Still, it makes you wonder why you would accept an act of war exclusion in a policy like this. Regardless of the actual cause of NotPetya, it is certainly easy to imagine a government launching a cyberattack. In fact, given the level of sophistication it takes to launch a major attack, it is almost more likely to be state-sponsored.
New Frontiers
While this is a hack in the sense that many people use the word, it isn’t one in our lexicon. However, Hackaday readers tend to be sources of technical information for their families, friends, and communities. We’ve seen how technology has impacted laws and customs over the years ranging from intellectual property to expectations of privacy.
One test I like to apply is what would happen if you took the tech aspect out of it.

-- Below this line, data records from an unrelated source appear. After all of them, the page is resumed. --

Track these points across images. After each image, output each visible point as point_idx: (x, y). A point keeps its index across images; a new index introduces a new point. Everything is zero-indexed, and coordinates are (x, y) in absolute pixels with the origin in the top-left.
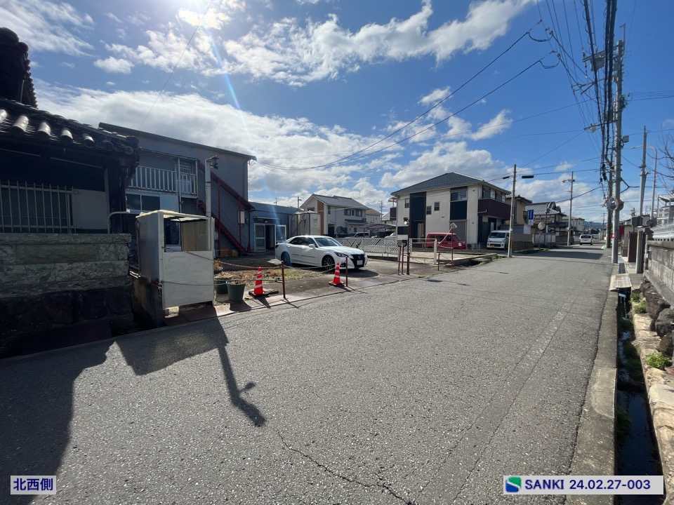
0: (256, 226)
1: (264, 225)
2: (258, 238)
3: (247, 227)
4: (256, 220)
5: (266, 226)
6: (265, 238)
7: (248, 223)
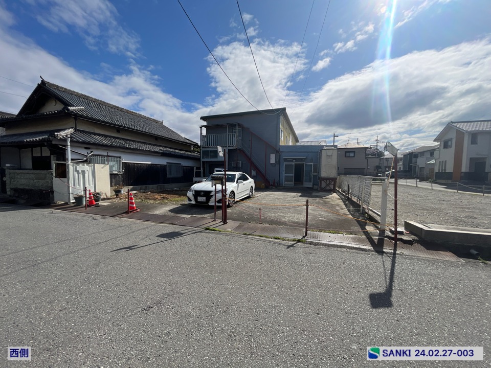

After all, there is no new cybercrime. Just old fashioned crime on the Internet. People have impersonated other people, run confidence games, and held things for ransom for centuries. It is just faster and easier on the Internet.
I’m not sure what the final answer is, at least not with the Internet the way it is today. However, I am willing to bet that whatever happens, some of our kind of hackers will be involved in the solution.